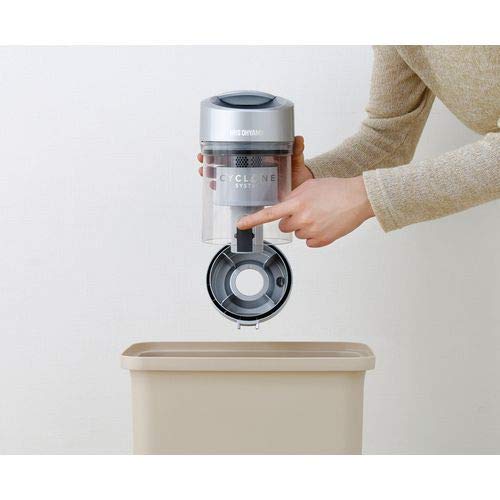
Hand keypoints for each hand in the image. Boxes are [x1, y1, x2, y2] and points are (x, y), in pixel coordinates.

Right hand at [197, 136, 312, 188]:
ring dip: (213, 174)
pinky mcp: (251, 195)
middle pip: (225, 162)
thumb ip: (296, 149)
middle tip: (203, 159)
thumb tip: (298, 139)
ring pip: (226, 176)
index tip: (210, 145)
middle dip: (211, 160)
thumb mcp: (295, 159)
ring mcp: (249, 181)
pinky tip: (215, 188)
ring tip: (206, 172)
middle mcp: (251, 167)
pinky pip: (233, 193)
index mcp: (258, 157)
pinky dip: (223, 191)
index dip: (222, 146)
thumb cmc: (297, 173)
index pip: (236, 149)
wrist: (302, 191)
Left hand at [237, 176, 374, 247]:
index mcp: (297, 203)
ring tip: (320, 215)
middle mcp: (302, 219)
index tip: (240, 225)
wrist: (358, 198)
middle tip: (306, 211)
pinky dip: (315, 236)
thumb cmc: (336, 189)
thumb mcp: (309, 186)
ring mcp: (312, 231)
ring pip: (298, 234)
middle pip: (284, 227)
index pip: (269, 214)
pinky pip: (309, 242)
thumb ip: (293, 197)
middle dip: (291, 220)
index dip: (252, 220)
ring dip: (304, 227)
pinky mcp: (322, 240)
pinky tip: (325, 224)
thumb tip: (284, 206)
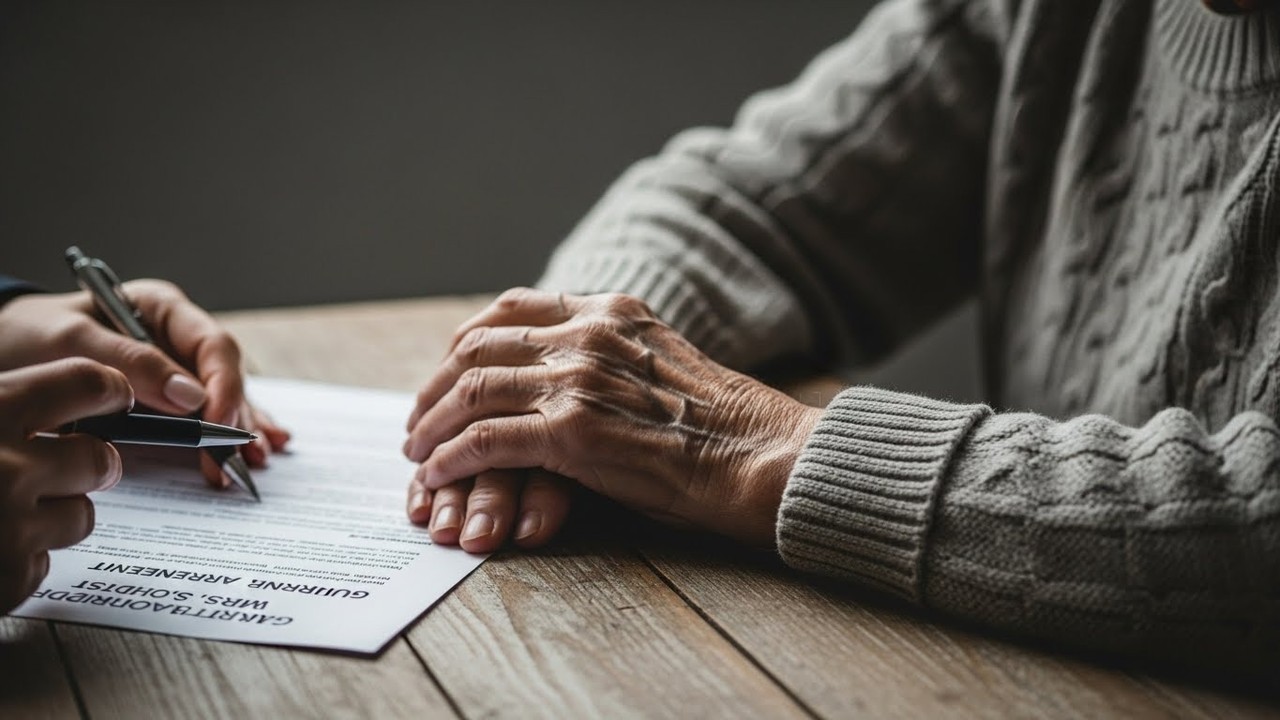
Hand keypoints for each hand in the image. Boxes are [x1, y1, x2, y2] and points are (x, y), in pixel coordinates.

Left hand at [0, 281, 289, 485]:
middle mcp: (176, 339)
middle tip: (237, 456)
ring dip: (237, 432)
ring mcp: (173, 371)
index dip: (223, 384)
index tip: (217, 421)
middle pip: (223, 377)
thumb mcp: (73, 341)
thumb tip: (192, 398)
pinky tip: (249, 457)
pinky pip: (200, 419)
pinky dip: (221, 437)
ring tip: (252, 463)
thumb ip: (133, 364)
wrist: (1, 351)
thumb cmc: (32, 335)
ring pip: (220, 400)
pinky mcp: (161, 402)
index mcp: (164, 309)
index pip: (213, 345)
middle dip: (235, 417)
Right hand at [0, 359, 132, 613]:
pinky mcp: (11, 577)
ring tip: (0, 515)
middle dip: (88, 465)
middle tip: (53, 468)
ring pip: (81, 513)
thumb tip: (96, 395)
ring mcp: (10, 526)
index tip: (117, 395)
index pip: (87, 379)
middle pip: (100, 457)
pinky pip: (46, 561)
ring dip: (52, 516)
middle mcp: (4, 465)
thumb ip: (9, 410)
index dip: (110, 390)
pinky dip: (21, 558)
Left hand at [404, 288, 821, 548]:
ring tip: (417, 451)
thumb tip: (564, 378)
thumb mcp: (663, 364)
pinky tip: (436, 475)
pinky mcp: (572, 431)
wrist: (762, 457)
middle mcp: (589, 334)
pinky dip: (450, 458)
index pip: (513, 307)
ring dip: (432, 424)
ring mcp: (578, 379)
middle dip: (436, 384)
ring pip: (471, 390)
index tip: (447, 370)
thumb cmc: (722, 427)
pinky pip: (484, 440)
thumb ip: (611, 357)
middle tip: (419, 419)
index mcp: (611, 312)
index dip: (466, 340)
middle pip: (479, 345)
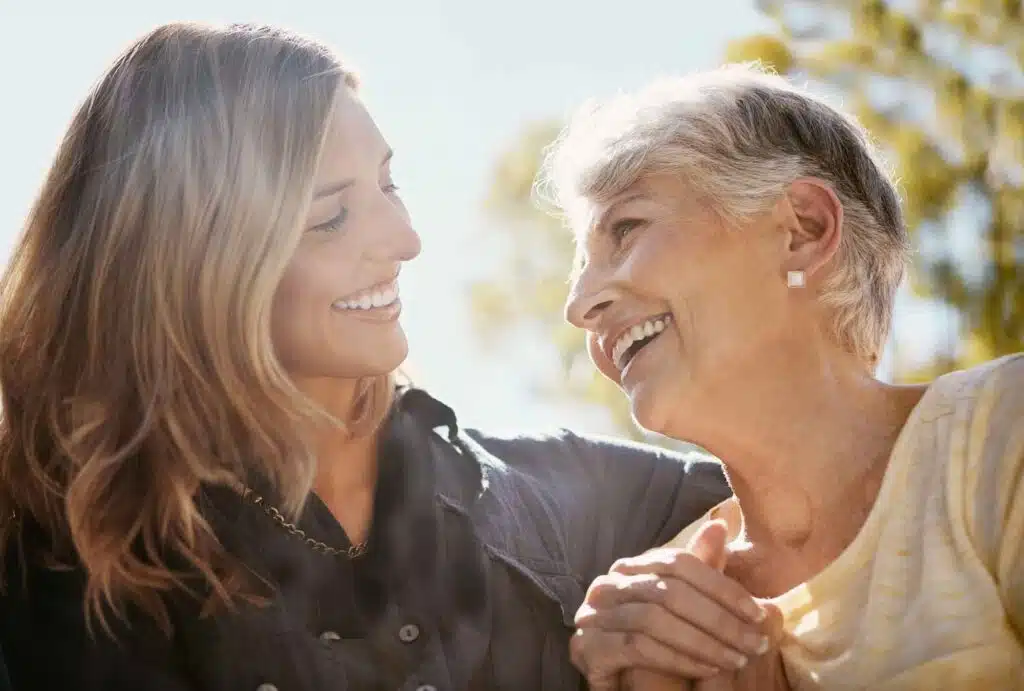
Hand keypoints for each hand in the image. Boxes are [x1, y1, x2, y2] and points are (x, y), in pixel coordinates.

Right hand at [570, 520, 782, 690]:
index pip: (679, 564)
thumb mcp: (685, 606)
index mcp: (633, 567)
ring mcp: (593, 614)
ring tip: (735, 659)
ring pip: (654, 619)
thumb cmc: (659, 643)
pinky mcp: (588, 647)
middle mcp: (608, 585)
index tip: (759, 614)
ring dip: (703, 642)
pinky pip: (638, 647)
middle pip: (669, 591)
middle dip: (719, 619)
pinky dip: (677, 658)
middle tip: (754, 644)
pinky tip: (706, 670)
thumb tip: (720, 525)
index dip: (722, 587)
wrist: (624, 685)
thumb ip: (701, 571)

Goal of the exercise
Go through the listing and say how many lines contain the string "Left", offering only the number.

Exercise solution
3